Jakarta,ruangenergi.com– Serikat Pekerja (SP) SKK Migas pertanyakan kenapa Pemerintah tidak segera menyetorkan Daftar Inventaris Masalah (DIM) amandemen Undang-Undang Republik Indonesia Nomor 22 Tahun 2001, Minyak dan Gas Bumi.
Keprihatinan itu bertambah tatkala SP SKK Migas sewaktu bertemu dengan Badan Legislatif (Baleg) Dewan Perwakilan Rakyat Republik Indonesia (DPR RI) draft amandemen UU Migas tersebut sudah jadi dari sisi DPR.
“Betul kami juga dengar waktu diskusi dengan Baleg DPR dari Fraksi Gerinda dan Golkar dari DPR draftnya sudah jadi malah. Menunggu DIM dari pemerintah tapi gak disetor-setor,” kata Ketua SP SKK Migas Muhammad Arfan kepada ruangenergi.com,Selasa (01/9/2020) di Jakarta.
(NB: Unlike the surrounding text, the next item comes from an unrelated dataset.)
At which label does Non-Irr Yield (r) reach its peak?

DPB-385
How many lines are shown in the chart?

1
Pihaknya,lanjut Arfan tidak paham kenapa tidak segera ditindaklanjuti pemerintah, dalam hal ini kementerian terkait.
Padahal dengan banyaknya keputusan MK yang menganulir atau membatalkan beberapa pasal di UU Migas 2001, serta amanah keputusan MK tahun 2012 yang membubarkan BPMIGAS saat itu, dan menyatakan lembaga pengganti BPMIGAS (Skkmigas) sebagai lembaga sementara, sepatutnya revisi UU Migas, termasuk pembentukan badan usaha khusus pengganti BPMIGAS segera diselesaikan.
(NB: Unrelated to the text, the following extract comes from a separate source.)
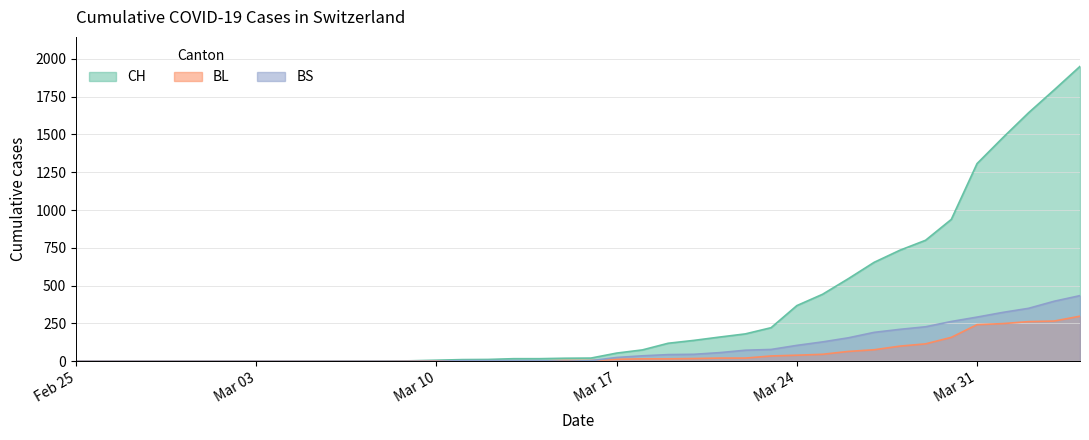

Which series has the largest total across all categories?

CH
“Harapan kami, untuk kemandirian energi, mengurangi ketergantungan impor minyak kita, mengundang investor-investor besar masuk, menggairahkan kegiatan-kegiatan eksplorasi dan eksploitasi migas kita, menggairahkan penciptaan lapangan kerja di sektor migas dan multiplier efek lainnya, pemerintah dan DPR segera bersepakat untuk menyelesaikan revisi UU Migas, atau lewat Omnibus Law untuk beberapa ketentuan pentingnya, dan juga sebagai amanah keputusan MK 2012,”cetus Arfan.
Dia menpertanyakan kenapa UU Minerba yang bisa sangat cepat diputuskan, kenapa Revisi UU Migas yg sudah lebih lama disuarakan dan diharapkan pelaku usaha migas malah terkesan lambat penyelesaiannya?
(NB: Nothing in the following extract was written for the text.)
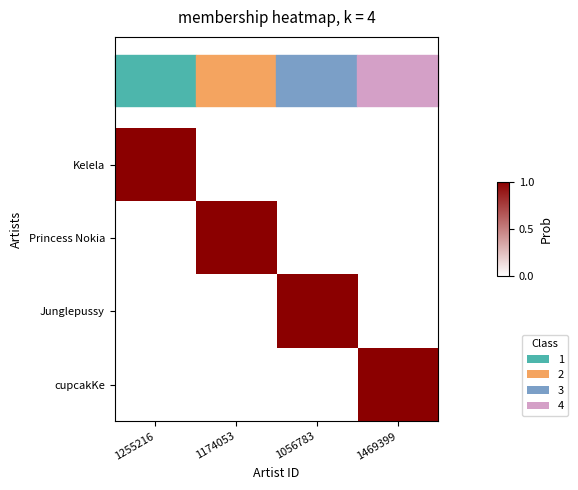

What is the total value across all series at 1469399?

1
“Seperti tidak ada urgensinya, padahal situasi industri saat ini sangat membutuhkan kepastian hukum tersebut, termasuk status lembaga yang mewakili pemerintah melaksanakan kontrak dengan para kontraktor PSC,” kecam dia.
Dia mengingatkan,bukan hanya SP SKK Migas saja yang kecewa, tapi seluruh pelaku usaha, tentu sangat mengharapkan kepastian hukum ini. Revisi UU Migas, atau Omnibus Law terkait subsektor migas, harus segera diselesaikan, sebagai amanah keputusan MK 2012, dan untuk membangkitkan kondisi industri migas kita. Selain aktifitas pemboran, produksi dan cadangan yang turun, yang lebih mengkhawatirkan justru kesempatan kerja di industri ini semakin turun. Dari 2015 sampai saat ini, sekitar 20% – 30% pekerja sudah hilang dari organisasi kerja di Kontraktor PSC.
Angka tersebut lebih besar lagi di sektor pendukung industri migas, seperti perusahaan jasa penunjang pemboran dan operasi perminyakan lainnya. Tren penurunan tersebut berlangsung konstan dari 2015 dan ke depan dimhawatirkan akan berlanjut bila tidak ada perbaikan investasi sektor hulu migas.
“Bagaimana nasib adik-adikmahasiswa yang sudah dan baru lulus dari perguruan tinggi dengan jurusan yang berhubungan erat dengan kegiatan perminyakan tersebut?,” tanya Arfan dengan nada prihatin.